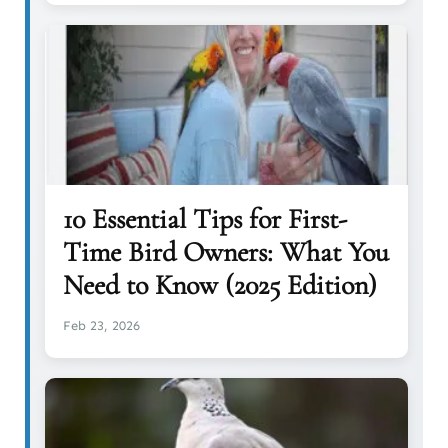
10 Essential Tips for First-
Time Bird Owners: What You
Need to Know (2025 Edition)
Feb 23, 2026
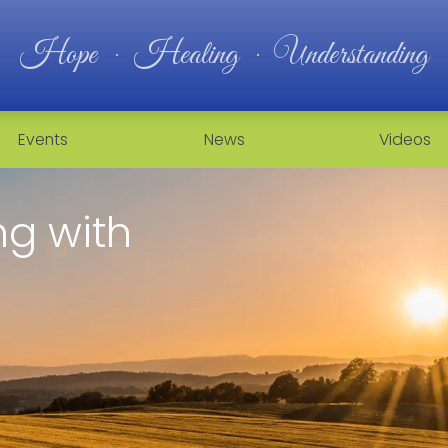
Hope · Healing · Understanding
Events
News
Videos
g with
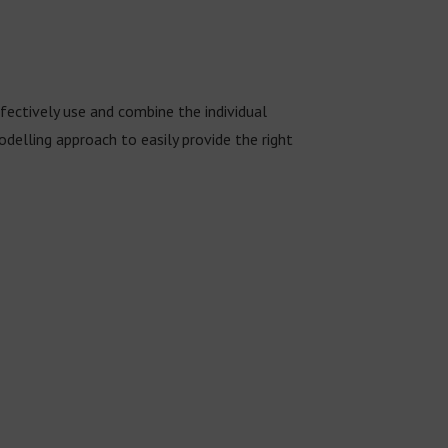
ectively use and combine the individual
lling approach to easily provide the right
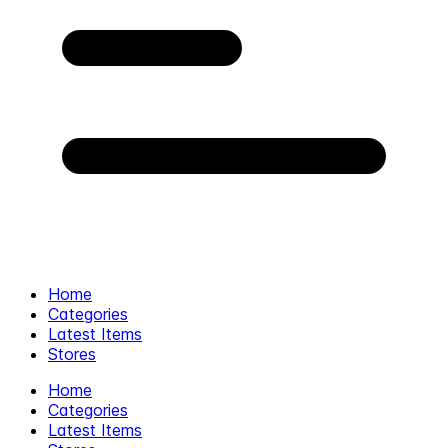
Home
Categories
Latest Items
Stores
Home
Categories
Latest Items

Task description: Copy every line of text in the data above word for word and in the same order, including only the text and no pictures.

Your solution:
10 Essential Tips for First-
Time Bird Owners: What You
Need to Know (2025 Edition)
Feb 23, 2026
Hope · Healing · Understanding
Events
News
Videos
g with
ectively use and combine the individual
lling approach to easily provide the right
Home
Categories
Latest Items
Stores
Home
Categories
Latest Items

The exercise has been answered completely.